In previous work, Beck and colleagues showed that both the NR and CR consist of two concentric circles, each comprising 8 copies of a Y-shaped protein complex. But this posed a new question, says Beck. “If you use the same number of the same building block, how can you form two rings of slightly different diameters that can fit inside each other?”
A new paper by Beck and colleagues, published in Nature, provides an answer. “This geometric problem is essentially solved by flexible hinges in the Y-complex, which allows it to extend or compress a bit,” says Beck. But what determines what shape the Y-complex adopts? Beck and colleagues found that a specific NPC protein, called Nup358, has a key role in regulating how the Y-complexes assemble, especially in the CR.

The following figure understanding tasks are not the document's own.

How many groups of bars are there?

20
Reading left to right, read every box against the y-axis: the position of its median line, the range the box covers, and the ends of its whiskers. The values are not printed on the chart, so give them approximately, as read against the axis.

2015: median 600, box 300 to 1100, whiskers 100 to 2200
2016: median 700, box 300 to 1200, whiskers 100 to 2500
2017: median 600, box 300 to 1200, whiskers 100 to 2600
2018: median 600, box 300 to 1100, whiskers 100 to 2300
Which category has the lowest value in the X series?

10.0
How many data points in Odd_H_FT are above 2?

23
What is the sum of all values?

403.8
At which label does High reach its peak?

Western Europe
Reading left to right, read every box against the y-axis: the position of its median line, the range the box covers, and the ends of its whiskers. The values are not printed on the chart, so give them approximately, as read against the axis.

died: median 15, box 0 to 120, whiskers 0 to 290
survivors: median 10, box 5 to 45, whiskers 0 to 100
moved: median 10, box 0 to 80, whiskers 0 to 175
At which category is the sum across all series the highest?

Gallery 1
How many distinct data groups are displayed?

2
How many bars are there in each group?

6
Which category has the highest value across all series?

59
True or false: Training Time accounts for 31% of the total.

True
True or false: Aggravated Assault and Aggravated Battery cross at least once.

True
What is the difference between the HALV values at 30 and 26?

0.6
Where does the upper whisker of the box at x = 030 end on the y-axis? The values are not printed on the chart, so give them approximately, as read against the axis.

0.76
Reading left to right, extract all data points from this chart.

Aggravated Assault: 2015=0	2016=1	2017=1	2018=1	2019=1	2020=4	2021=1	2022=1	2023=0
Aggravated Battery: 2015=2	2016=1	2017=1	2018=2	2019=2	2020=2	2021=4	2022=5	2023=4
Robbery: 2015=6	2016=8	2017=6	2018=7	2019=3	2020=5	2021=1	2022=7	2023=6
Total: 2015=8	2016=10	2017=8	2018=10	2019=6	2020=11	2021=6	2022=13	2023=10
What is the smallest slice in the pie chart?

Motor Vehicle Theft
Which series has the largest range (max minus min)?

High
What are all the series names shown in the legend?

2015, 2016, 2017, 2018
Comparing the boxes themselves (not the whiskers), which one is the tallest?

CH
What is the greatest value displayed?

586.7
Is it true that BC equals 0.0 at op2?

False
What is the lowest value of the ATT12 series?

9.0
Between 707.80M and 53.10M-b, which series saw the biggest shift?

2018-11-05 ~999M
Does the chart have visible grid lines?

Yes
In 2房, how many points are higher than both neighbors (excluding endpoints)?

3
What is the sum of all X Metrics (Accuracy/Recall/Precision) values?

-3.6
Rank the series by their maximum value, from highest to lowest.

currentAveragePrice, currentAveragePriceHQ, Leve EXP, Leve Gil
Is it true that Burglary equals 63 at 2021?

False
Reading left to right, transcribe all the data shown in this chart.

When the scientists impaired the cell’s ability to produce Nup358, the outer concentric ring in the CR failed to assemble, although the other ring in the CR, and both rings in the NR, remained intact. This, says Beck, shows that NPC proteins can affect how identical components can be assembled into different structures, with different functions – a form of “cellular moonlighting”, as Beck describes it.
Other research has suggested that Nup358 is only expressed during certain stages of embryonic development, and in certain cell types. This raises the possibility that Nup358, by affecting the structure of Y-complex rings in the NR and CR, could influence the cell’s behaviour. In fact there are already hints it may play a role in some cancers, and so better understanding Nup358 could have therapeutic implications. “That could be the ultimate outcome of this work,” says Beck, “but it is still quite far off.”